Wladimir Putin erklärte, die Lieferung von „Tomahawks“ sei „eine qualitativ andere Eskalationsstufe“. Es ist aber klar, dass der Kreml in Wirklichkeit keinen präventiven Atomschlag seitens der Ukraine befürchtet und dass der Westen Ukraine nicht genügend Raketen liefern kann, um den Verlauf des Krieges radikal zu verändern. Dennoch kann Putin die Lieferung von Tomahawks als Vorwand für eine radikale Eskalation der Konfrontation mit dem Westen nutzen. Dies ist besonders gefährlich in einer Welt, in der die Mechanismen der „strategischen Abschreckung“ nicht mehr funktionieren.

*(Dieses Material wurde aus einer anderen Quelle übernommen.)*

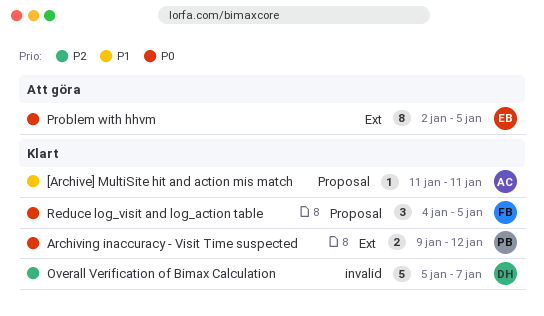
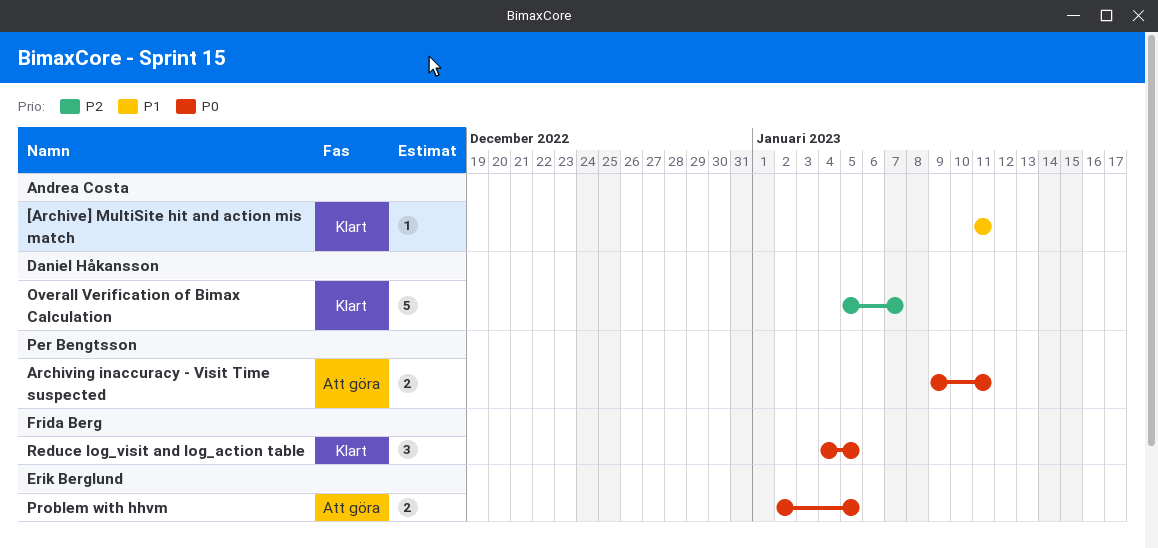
Archiving inaccuracy - Visit Time suspected, status: Klart -> Att göra
Archiving inaccuracy - Visit Time suspected, due: Jan 12 -> Jan 11
Problem with hhvm, estimate: 8 -> 2

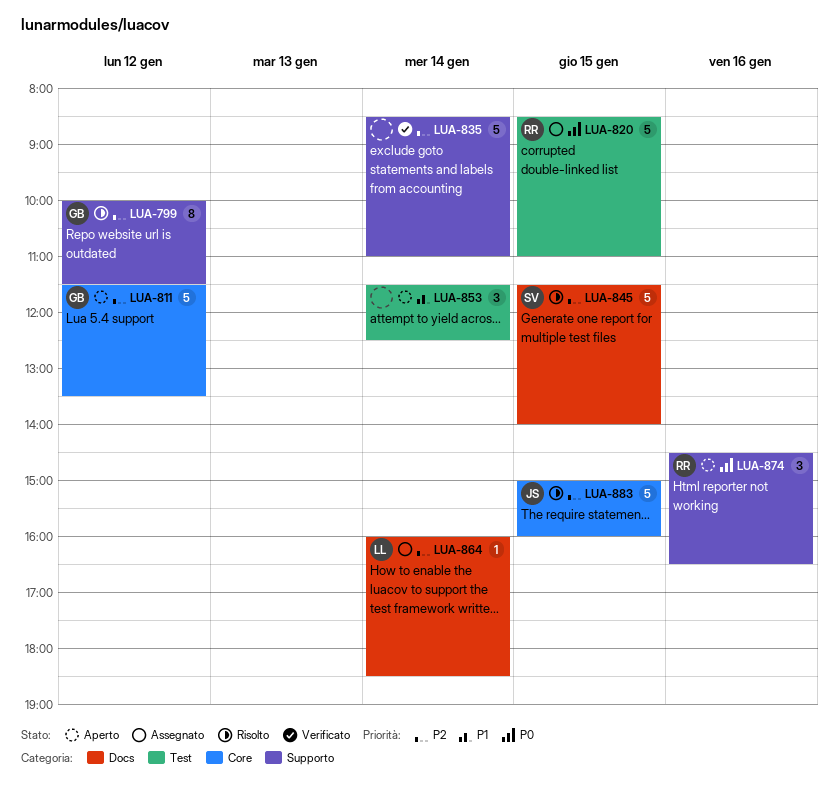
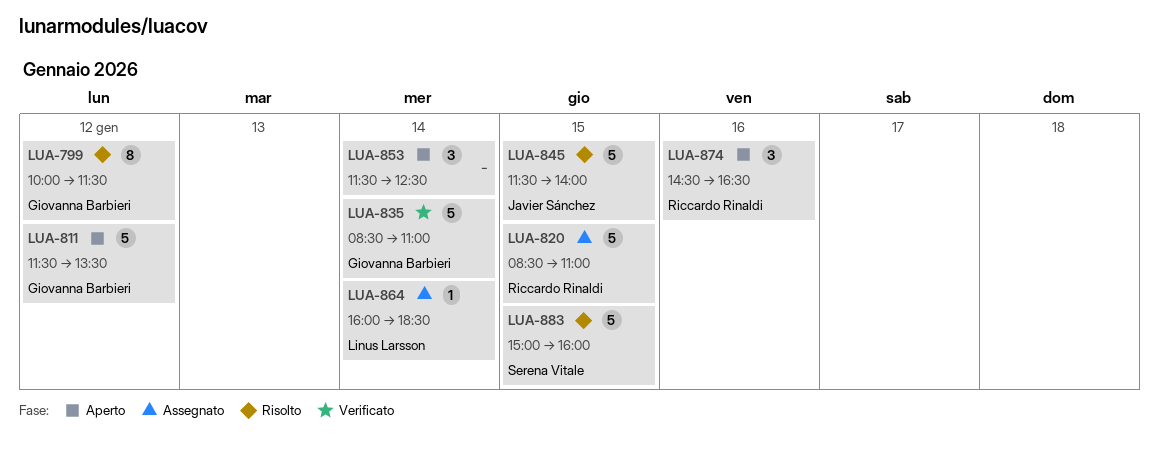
LUA-835, owner: none -> Giovanna Barbieri
LUA-845, owner: Serena Vitale -> Javier Sánchez
LUA-883, owner: Javier Sánchez -> Serena Vitale

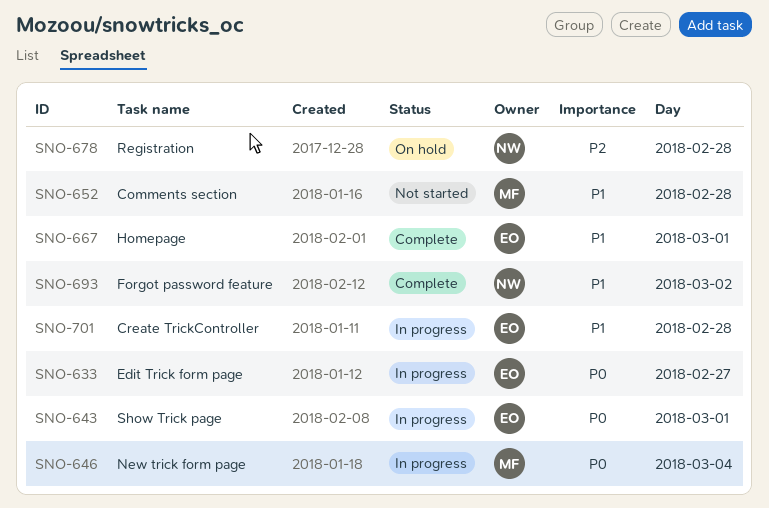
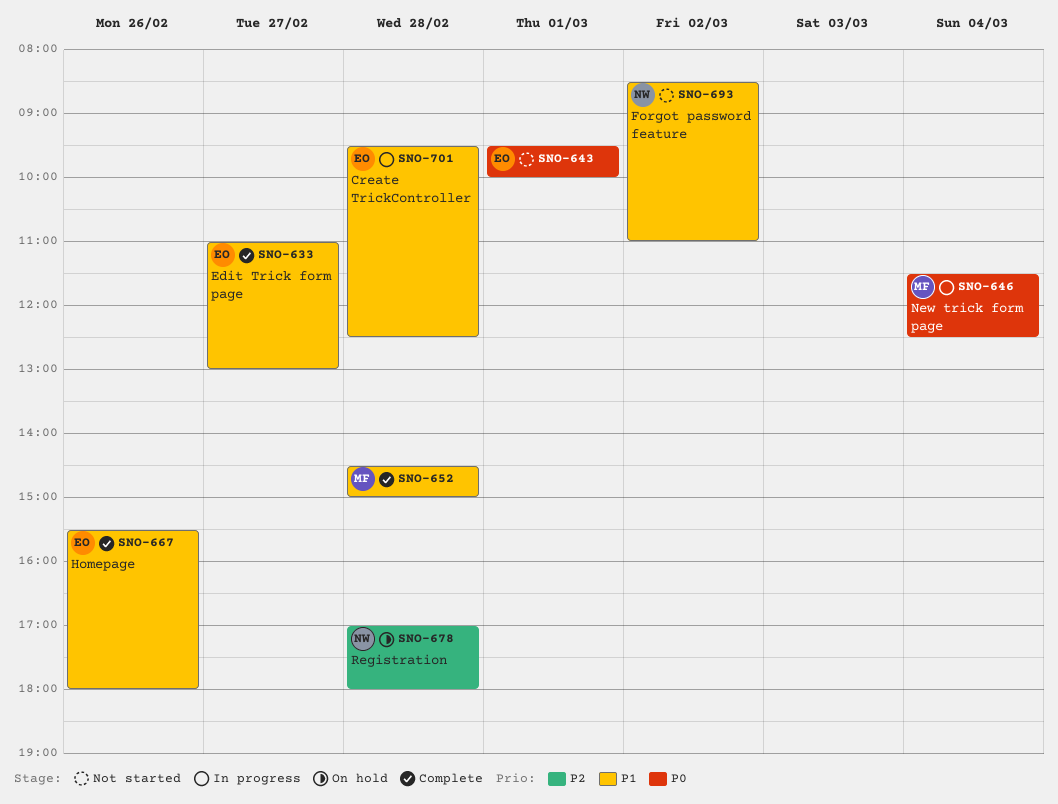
SNO-633, status: In progress -> Complete
SNO-633, priority: P0 -> P1
SNO-643, status: In progress -> Not started
SNO-652, status: Not started -> Complete
SNO-667, day: Mar 1 -> Feb 26
SNO-693, status: Complete -> Not started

Wie aus einem Melonen-Paradies eine Wüste werden könnte
Die Region Astrakhan ist in ganz Russland für seine Wassermelonen und landwirtschaftlichen Erzeugnisse bekannt, könnte aber bald stattdessen als leblose Wüste bekannt sein. Die Wüstenbildung schreitet derzeit auf einem Viertel des Territoriums von Astrakhan voran. Es umfasst 1,3 Millionen Hektar (mehr als 5.000 Quadratmeilen), weitere 2 Millionen Hektar (7.720 Quadratmeilen) sind gefährdet. Die Menschen in der Region geben sogar ihre Gärten auf – weil in dem glühend heißen Sand nichts mehr wachsen kann. Meduza berichtet auf Englisch.
Die einst blühende Region wird bereits vom Sand verschluckt. In diesem Sommer reisten Journalisten des unabhängigen Medienunternehmens Kedr in Städte in der Region Astrahkan, die am stärksten unter den Auswirkungen der Wüstenbildung leiden. Sie sprachen mit Einwohnern darüber, was es bedeutet, unter solchen Bedingungen zu überleben. Und fragten Ökologen, welche Faktoren neben dem Klimawandel die Situation im Süden Russlands verschärfen. Und ob es Möglichkeiten gibt, die Auswirkungen des bereits begonnenen Prozesses abzuschwächen.